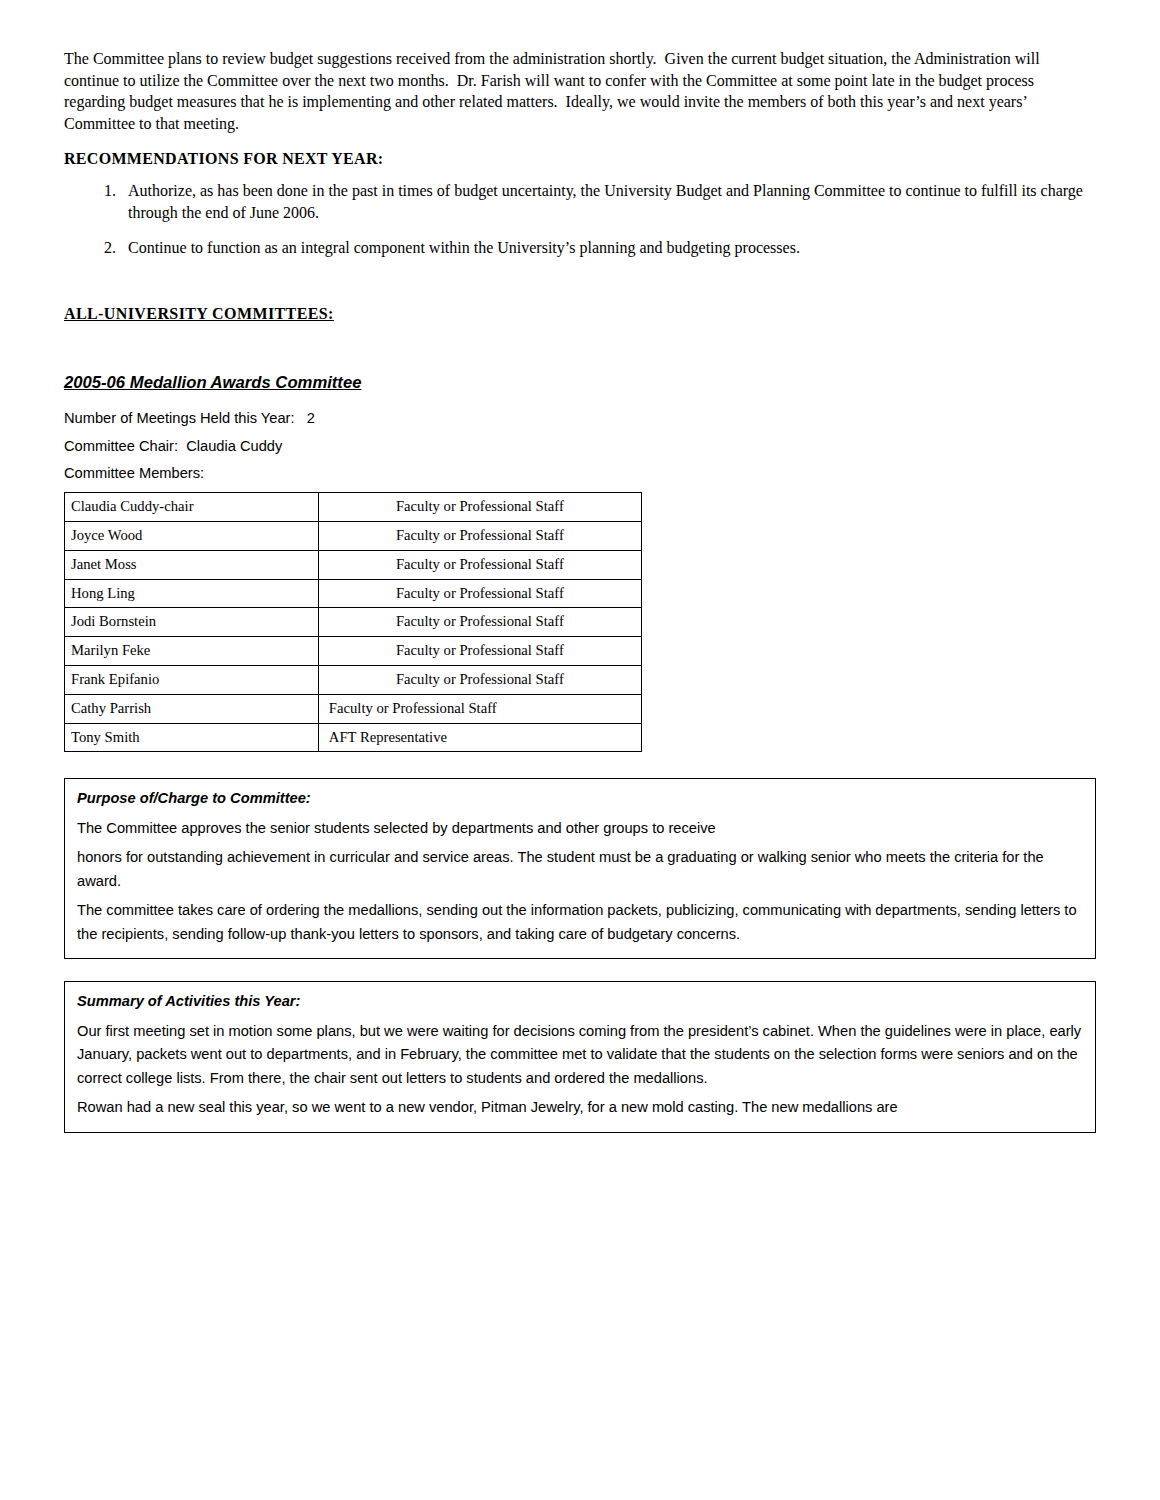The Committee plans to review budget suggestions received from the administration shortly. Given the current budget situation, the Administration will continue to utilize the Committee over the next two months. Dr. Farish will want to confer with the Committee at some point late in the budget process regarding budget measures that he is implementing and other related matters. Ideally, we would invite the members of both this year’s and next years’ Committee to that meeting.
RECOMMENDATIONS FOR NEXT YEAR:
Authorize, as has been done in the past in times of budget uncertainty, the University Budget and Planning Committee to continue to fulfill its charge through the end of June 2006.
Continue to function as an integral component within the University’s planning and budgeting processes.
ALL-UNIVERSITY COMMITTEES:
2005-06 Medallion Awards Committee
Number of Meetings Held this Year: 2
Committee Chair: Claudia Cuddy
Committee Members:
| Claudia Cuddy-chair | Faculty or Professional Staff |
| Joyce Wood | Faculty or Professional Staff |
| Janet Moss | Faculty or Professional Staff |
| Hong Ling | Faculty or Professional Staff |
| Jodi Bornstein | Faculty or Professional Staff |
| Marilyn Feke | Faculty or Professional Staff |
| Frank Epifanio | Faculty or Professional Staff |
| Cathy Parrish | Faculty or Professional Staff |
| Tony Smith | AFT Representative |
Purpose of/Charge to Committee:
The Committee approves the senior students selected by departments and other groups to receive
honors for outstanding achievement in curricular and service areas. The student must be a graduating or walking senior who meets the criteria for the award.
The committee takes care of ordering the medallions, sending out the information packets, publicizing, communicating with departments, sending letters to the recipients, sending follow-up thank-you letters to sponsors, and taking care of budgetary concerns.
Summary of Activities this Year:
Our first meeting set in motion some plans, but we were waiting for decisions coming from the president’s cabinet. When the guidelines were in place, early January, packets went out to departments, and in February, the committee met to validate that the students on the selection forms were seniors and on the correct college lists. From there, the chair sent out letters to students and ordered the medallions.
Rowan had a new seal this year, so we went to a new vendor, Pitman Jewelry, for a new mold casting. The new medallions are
---
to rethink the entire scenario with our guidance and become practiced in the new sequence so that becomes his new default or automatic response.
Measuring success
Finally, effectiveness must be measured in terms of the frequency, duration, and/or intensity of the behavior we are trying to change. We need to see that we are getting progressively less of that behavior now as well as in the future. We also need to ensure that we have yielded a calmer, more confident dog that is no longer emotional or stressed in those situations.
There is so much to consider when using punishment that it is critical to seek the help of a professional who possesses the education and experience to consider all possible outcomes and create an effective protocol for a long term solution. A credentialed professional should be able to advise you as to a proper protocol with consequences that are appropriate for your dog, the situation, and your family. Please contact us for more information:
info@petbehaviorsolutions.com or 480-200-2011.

● THE TASK:
Copy the lines above exactly. Start with the line containing "Cuddy-chair | Faculty or Professional Staff |", end with the line containing "Summary of Activities", and include both.

● ANSWER FOR THIS EXERCISE:
| Claudia Cuddy-chair | Faculty or Professional Staff |
| Joyce Wood | Faculty or Professional Staff |
| Janet Moss | Faculty or Professional Staff |
| Hong Ling | Faculty or Professional Staff |
| Jodi Bornstein | Faculty or Professional Staff |
| Marilyn Feke | Faculty or Professional Staff |
| Frank Epifanio | Faculty or Professional Staff |
| Cathy Parrish | Faculty or Professional Staff |
| Tony Smith | AFT Representative |
Purpose of/Charge to Committee:
The Committee approves the senior students selected by departments and other groups to receive
honors for outstanding achievement in curricular and service areas. The student must be a graduating or walking senior who meets the criteria for the award.
The committee takes care of ordering the medallions, sending out the information packets, publicizing, communicating with departments, sending letters to the recipients, sending follow-up thank-you letters to sponsors, and taking care of budgetary concerns.
Summary of Activities this Year:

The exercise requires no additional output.